A Phase 2/3 clinical trial showed that arimoclomol has the potential to slow ALS patients’ functional decline, according its maker, CytRx Corporation.

Arimocolomal did better than a placebo at slowing the decline in patients with a rapidly worsening disease, although the differences were not statistically significant, researchers said. It was also safe, and patients tolerated it well, CytRx reported.

The study, “Randomized, double-blind, placebo-controlled trial of arimoclomol in rapidly progressive SOD1 ALS,” was published in the journal Neurology.

Arimoclomol promotes the correct folding of proteins. This means it could be used to treat patients with SOD1 gene mutations, the second most common cause of ALS.

The mutations lead to a version of the SOD1 protein that is prone to misfolding and clumping. The faulty protein then accumulates in nerve cells.

Researchers recruited patients with rapidly worsening ALS stemming from SOD1 mutations for the Phase 2/3 trial (NCT00706147). The Phase 2 portion focused on arimoclomol’s safety and patients’ ability to tolerate it. The Phase 3 portion addressed its effectiveness.
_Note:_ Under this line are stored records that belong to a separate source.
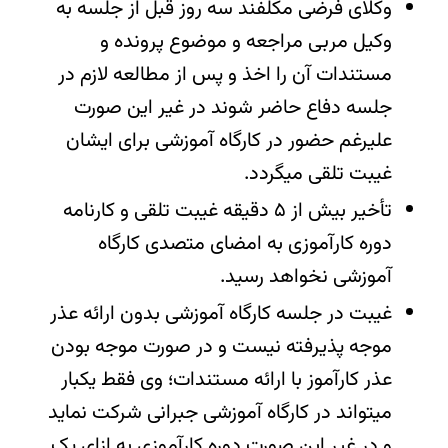
وکلای فرضی مکلفند سه روز قبل از جلسه به
وکیل مربی مراجعه و موضوع پرونده و
مستندات آن را اخذ و پس از مطالعه لازم در
جلسه دفاع حاضر شوند در غیر این صورت
علیرغم حضور در کارگاه آموزشی برای ایشان
غیبت تلقی میگردد.
تأخیر بیش از ۵ دقیقه غیبت تلقی و کارنامه
دوره کارآموزی به امضای متصدی کارگاه
آموزشی نخواهد رسید.
غیبت در جلسه کارگاه آموزشی بدون ارائه عذر
موجه پذیرفته نیست و در صورت موجه بودن
عذر کارآموز با ارائه مستندات؛ وی فقط یکبار
میتواند در کارگاه آموزشی جبرانی شرکت نماید
و در غیر این صورت دوره کارآموزی به ازای یک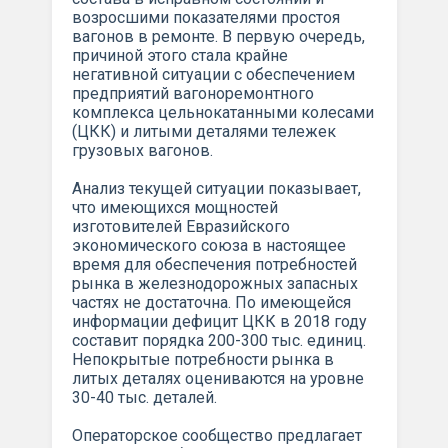
возросшими показателями простоя
вагонов в ремонте. В первую очередь,
причиной этого стала крайне
негативной ситуации с обеспечением
предприятий вагоноремонтного
комплекса цельнокатанными колесами
(ЦКК) и литыми деталями тележек
грузовых вагонов.
Анализ текущей ситуации показывает,
что имеющихся мощностей
изготовителей Евразийского
экономического союза в настоящее
время для обеспечения потребностей
рынка в железнодорожных запасных
частях не достаточна. По имеющейся
информации дефицит ЦКК в 2018 году
составит порядка 200-300 тыс. единиц.
Непокрытые потребности рынка в
литых деталях оцениваются на уровне
30-40 тыс. деталей.
Операторское сообщество предлагает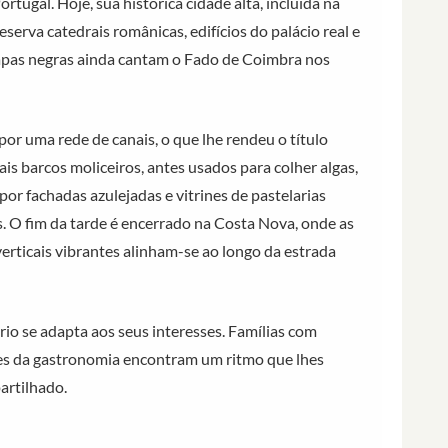
rtugal. Hoje, sua histórica cidade alta, incluída na
rva catedrais românicas, edifícios do palácio real e
capas negras ainda cantam o Fado de Coimbra nos
por uma rede de canais, o que lhe rendeu o título
is barcos moliceiros, antes usados para colher algas,
por fachadas azulejadas e vitrines de pastelarias
es. O fim da tarde é encerrado na Costa Nova, onde as
erticais vibrantes alinham-se ao longo da estrada
rio se adapta aos seus interesses. Famílias com
tes da gastronomia encontram um ritmo que lhes
artilhado.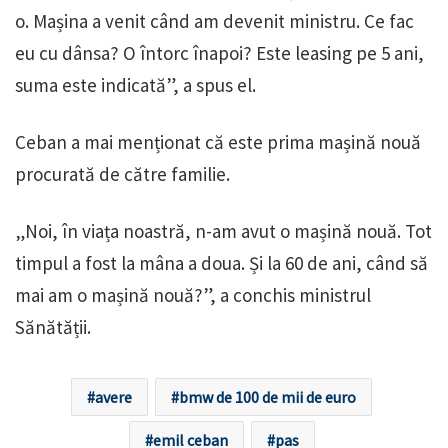
o. Mașina a venit când am devenit ministru. Ce fac
eu cu dânsa? O întorc înapoi? Este leasing pe 5 ani,
suma este indicată”, a spus el.
Ceban a mai menționat că este prima mașină nouă
procurată de către familie.
„Noi, în viața noastră, n-am avut o mașină nouă. Tot
timpul a fost la mâna a doua. Și la 60 de ani, când să
mai am o mașină nouă?”, a conchis ministrul
Sănătății.
avere
bmw de 100 de mii de euro
emil ceban
pas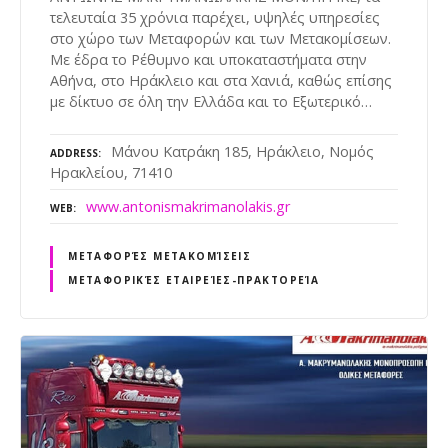
τελευταία 35 χρόνια παρέχει, υψηλές υπηρεσίες
στο χώρο των Μεταφορών και των Μετακομίσεων.
Με έδρα το Ρέθυμνο και υποκαταστήματα στην
Αθήνα, στο Ηράκλειο και στα Χανιά, καθώς επίσης
με δίκτυο σε όλη την Ελλάδα και το Εξωτερικό…
Μάνου Κατράκη 185, Ηράκλειο, Νομός
ADDRESS
Ηρακλείου, 71410
www.antonismakrimanolakis.gr
WEB
ΜΕΤΑΦΟΡΈΣ ΜΕΤΑΚΟΜΊΣΕΙΣ
ΜΕΤΑΦΟΡΙΚΈΣ ΕΤΑΙΡΕΊΕΣ-ΠΡΑΚΤΟΡΕΊΑ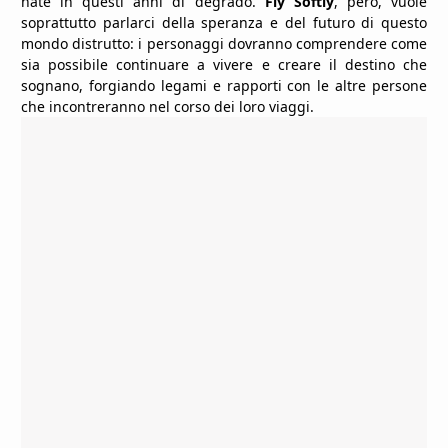
nate in questi anni di degrado.
Fly Softly
, però, vuole
soprattutto parlarci della speranza e del futuro di questo
mondo distrutto: i personaggi dovranno comprendere come
sia possibile continuare a vivere e creare il destino che
sognano, forgiando legami e rapporti con le altre persone
che incontreranno nel corso dei loro viaggi.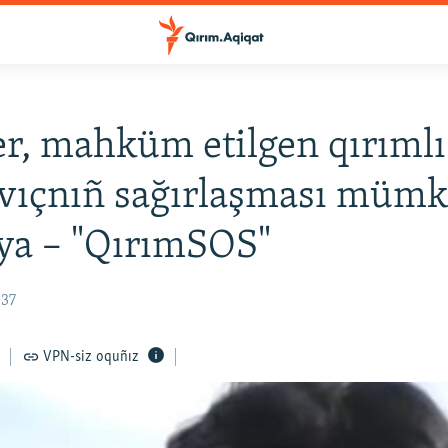
r, mahküm etilgen qırımlı
ovıçnıñ sağırlaşması müm
ya – "QırımSOS"
:37
VPN-siz oquñız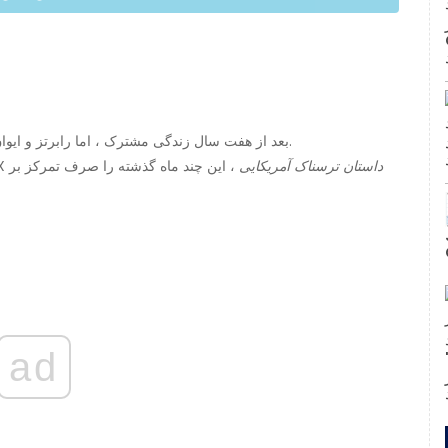
ا
فند
بعد از هفت سال زندگی مشترک ، اما رابرتز و ایوان پیترز تصمیم گرفته اند راه های جداگانه خود را دنبال کنند.
داستان ترسناک آمریکایی
، این چند ماه گذشته را صرف تمرکز بر
این دو بازیگر که به 
ad
ت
A key effectiveness yardstick was whether arimoclomol could increase patients’ survival. Another was whether it could slow patients’ rate of functional decline.

Researchers used two functional decline measurements. One was patients’ scores on the Revised ALS Functional Rating Scale. Another was a barometer of lung function decline known as FEV6, which looks at how much air patients can expel in six seconds after a deep breath.

A combo measure that researchers used was the Combined Assessment of Function and Survival.

The team randomized the 36 participants so that 17 received arimoclomol and 19 a placebo three times a day for up to 12 months.

Safety was assessed with three yardsticks — number of adverse events, abnormal lab test results, and abnormal vital signs.

The arimoclomol and placebo groups had roughly the same number of adverse events, and most were unrelated to treatment. Most were also mild.

Abnormal lab test and vital sign results were rare and occurred at comparable rates in the two groups.

Arimclomol performed better than the placebo in effectiveness measures, although the differences were not statistically significant.

The functional decline in the arimoclomol-treated patients was 2 1/2 points per month on the Revised ALS Functional Rating Scale, versus 3 points per month for the placebo group. The difference in decline was more pronounced in patients with the A4V form of ALS, which progresses particularly rapidly. The drop was 2.6 points a month in the arimoclomol group, versus 3.6 points in the placebo group.

Researchers saw the same kind of differences in the lung function parameter FEV6.

While the effectiveness results were not statistically significant, “the consistency of results across all pre-specified efficacy measures suggests a possible therapeutic benefit of arimoclomol in the overall study population, and especially in the A4V subgroup,” the researchers wrote.